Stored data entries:
"""

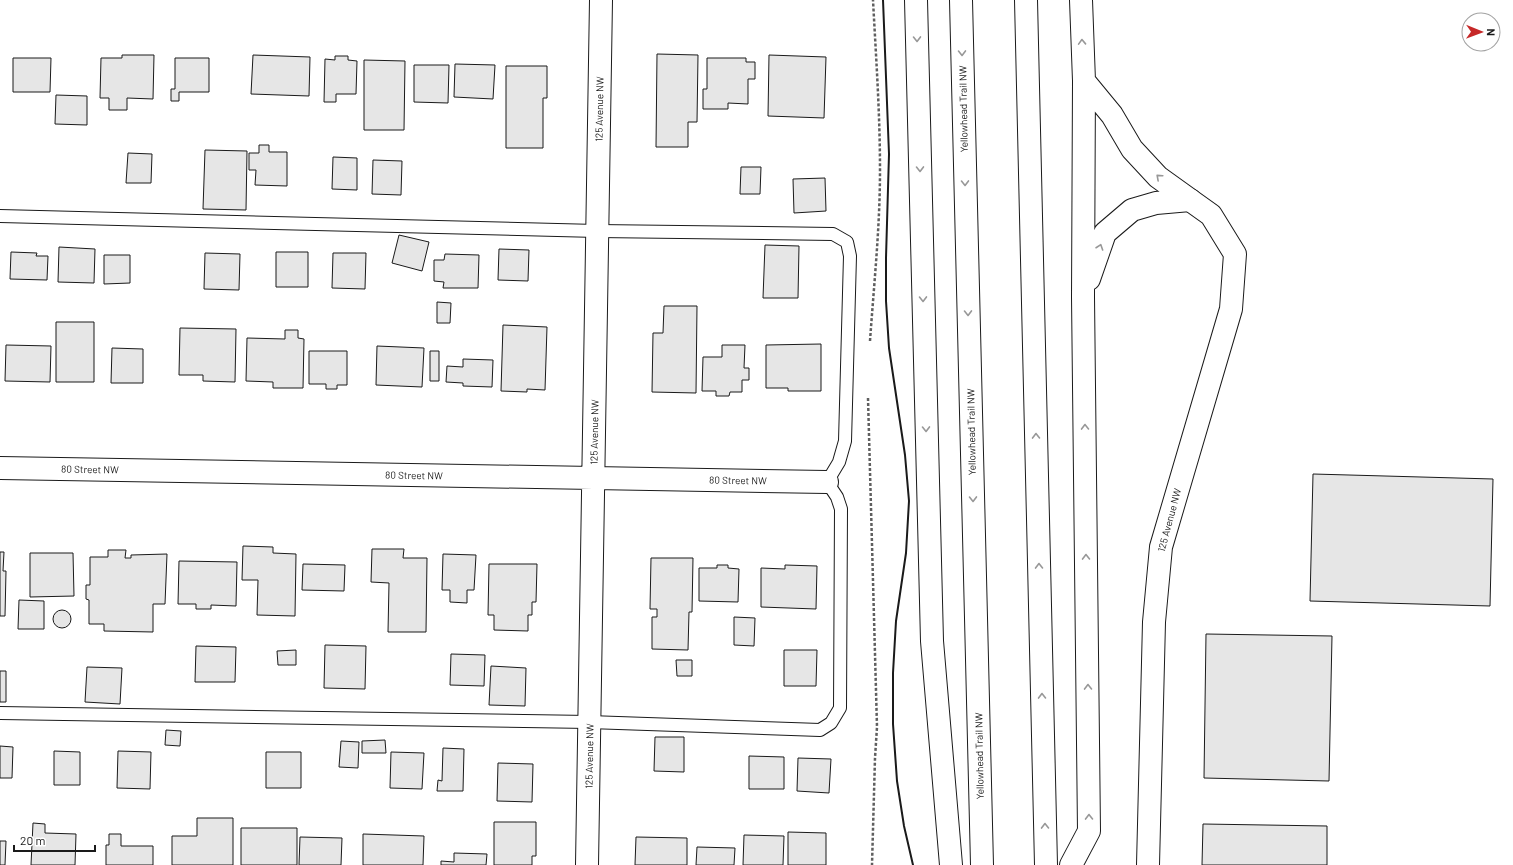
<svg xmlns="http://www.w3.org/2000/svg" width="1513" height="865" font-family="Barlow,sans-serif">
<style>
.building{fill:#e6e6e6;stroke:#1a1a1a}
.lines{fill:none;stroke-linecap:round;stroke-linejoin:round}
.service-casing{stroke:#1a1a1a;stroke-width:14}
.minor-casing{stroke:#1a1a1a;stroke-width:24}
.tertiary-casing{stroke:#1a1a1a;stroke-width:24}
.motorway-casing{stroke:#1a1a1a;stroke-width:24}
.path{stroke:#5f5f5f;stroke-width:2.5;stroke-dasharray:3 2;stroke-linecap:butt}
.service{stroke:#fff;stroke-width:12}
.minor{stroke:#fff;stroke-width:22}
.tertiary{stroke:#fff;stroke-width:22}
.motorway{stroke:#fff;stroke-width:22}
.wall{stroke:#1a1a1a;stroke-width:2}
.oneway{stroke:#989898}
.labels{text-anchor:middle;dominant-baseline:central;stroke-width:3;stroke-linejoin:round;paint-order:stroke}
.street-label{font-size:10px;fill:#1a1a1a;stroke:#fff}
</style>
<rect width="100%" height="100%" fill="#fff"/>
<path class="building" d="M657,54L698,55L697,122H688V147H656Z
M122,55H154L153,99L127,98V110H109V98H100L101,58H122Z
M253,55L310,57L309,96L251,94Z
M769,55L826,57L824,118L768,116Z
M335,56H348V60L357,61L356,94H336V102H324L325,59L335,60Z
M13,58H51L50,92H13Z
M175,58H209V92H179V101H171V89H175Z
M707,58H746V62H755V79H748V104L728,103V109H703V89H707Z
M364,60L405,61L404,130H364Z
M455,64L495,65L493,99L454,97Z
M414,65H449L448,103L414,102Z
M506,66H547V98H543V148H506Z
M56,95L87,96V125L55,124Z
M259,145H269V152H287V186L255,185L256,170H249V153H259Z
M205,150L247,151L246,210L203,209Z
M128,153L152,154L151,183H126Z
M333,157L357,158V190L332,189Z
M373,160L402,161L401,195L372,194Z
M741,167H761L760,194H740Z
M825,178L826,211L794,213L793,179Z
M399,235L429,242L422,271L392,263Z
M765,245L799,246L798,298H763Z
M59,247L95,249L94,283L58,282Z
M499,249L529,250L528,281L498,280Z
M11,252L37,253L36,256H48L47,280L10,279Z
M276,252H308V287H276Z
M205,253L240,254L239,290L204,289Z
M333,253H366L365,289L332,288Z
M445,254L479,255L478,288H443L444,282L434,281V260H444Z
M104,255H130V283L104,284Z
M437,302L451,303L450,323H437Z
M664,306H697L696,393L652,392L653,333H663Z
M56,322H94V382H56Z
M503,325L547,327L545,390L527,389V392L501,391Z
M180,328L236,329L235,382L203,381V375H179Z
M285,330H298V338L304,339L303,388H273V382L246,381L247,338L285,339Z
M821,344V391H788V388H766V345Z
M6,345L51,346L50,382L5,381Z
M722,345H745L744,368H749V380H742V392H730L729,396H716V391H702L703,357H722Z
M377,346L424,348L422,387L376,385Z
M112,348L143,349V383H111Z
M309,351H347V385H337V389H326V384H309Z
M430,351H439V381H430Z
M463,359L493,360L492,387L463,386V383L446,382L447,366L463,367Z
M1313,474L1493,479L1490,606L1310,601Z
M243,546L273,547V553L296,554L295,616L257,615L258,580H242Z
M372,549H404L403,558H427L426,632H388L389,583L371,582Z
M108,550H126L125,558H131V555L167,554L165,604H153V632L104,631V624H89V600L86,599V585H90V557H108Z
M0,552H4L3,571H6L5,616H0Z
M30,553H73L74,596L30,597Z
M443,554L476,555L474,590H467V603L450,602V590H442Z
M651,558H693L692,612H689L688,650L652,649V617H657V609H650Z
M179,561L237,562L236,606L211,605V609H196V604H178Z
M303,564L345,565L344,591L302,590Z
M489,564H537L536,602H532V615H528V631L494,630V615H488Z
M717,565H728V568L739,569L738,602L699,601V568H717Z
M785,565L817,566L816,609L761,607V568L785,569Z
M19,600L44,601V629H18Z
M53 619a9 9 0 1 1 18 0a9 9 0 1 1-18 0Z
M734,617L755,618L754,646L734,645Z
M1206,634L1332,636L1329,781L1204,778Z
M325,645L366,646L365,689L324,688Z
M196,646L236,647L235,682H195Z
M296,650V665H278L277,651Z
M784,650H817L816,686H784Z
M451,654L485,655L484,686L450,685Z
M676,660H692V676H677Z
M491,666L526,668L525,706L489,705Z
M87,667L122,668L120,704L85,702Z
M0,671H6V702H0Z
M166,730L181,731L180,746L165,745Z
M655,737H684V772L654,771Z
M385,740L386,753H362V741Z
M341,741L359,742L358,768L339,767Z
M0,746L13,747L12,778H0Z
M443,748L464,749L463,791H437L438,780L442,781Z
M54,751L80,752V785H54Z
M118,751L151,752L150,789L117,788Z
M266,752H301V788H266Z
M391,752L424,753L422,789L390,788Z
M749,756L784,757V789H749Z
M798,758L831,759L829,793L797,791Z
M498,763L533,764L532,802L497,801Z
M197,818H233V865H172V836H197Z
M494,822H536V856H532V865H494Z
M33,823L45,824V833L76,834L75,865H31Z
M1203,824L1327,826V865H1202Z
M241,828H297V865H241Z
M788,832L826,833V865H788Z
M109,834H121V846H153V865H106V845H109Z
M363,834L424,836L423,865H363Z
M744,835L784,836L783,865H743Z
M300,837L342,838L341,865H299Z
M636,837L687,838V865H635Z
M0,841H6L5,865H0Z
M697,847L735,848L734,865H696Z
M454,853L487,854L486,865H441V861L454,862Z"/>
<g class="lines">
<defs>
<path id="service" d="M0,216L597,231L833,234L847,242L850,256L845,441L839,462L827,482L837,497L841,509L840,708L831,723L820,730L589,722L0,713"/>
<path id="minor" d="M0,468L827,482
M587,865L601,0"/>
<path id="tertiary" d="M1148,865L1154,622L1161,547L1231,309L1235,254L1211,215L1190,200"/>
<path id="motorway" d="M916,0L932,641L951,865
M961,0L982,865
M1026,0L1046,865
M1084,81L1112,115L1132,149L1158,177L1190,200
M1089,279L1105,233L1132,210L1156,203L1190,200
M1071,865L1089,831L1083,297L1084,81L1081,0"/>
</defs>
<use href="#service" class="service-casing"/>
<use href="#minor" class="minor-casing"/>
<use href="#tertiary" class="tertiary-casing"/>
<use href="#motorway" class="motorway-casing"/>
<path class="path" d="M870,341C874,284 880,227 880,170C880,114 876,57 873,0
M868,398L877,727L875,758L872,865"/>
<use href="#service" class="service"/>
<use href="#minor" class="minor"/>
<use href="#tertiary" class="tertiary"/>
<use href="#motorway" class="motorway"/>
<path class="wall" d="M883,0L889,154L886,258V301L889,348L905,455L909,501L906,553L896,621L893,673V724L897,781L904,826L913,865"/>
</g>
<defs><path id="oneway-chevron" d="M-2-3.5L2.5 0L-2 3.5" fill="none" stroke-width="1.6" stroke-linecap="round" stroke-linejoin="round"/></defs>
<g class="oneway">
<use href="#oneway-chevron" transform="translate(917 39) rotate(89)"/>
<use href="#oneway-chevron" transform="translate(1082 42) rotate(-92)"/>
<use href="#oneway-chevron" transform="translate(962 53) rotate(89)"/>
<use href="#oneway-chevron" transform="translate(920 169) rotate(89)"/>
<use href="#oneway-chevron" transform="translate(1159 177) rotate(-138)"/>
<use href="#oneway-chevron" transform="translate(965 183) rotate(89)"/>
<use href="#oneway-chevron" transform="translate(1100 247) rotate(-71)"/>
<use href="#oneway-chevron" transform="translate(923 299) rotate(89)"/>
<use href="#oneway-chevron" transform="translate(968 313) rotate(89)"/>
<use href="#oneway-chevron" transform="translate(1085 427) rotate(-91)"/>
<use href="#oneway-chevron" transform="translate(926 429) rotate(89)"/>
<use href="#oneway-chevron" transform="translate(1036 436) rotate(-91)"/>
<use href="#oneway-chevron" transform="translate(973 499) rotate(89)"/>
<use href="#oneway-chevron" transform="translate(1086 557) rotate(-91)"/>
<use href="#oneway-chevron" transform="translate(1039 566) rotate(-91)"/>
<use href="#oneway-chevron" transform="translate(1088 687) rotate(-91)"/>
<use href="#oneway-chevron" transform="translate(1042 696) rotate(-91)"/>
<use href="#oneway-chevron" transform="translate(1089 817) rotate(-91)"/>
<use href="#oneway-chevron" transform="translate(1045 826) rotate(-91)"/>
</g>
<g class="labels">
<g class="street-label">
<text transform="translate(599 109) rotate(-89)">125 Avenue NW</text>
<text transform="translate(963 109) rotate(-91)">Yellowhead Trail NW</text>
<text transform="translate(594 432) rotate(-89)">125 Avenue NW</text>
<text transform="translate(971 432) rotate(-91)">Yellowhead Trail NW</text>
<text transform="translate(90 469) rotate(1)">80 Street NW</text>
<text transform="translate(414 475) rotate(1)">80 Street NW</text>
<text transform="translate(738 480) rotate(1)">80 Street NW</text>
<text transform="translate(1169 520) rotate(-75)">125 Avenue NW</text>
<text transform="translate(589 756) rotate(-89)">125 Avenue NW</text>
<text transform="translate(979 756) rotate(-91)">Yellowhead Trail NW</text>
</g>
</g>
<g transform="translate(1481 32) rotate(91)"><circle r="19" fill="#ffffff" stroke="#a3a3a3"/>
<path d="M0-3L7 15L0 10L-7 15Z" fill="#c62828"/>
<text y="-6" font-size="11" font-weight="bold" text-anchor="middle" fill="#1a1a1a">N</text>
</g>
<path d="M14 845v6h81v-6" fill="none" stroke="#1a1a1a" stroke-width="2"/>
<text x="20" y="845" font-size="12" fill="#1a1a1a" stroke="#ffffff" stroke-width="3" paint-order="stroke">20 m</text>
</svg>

"""

> [Exercise objective]: Which of the lines above hold the string "labels"? Pick each of them out.

> [Exercise answer]:
.labels{text-anchor:middle;dominant-baseline:central;stroke-width:3;stroke-linejoin:round;paint-order:stroke}
<g class="labels">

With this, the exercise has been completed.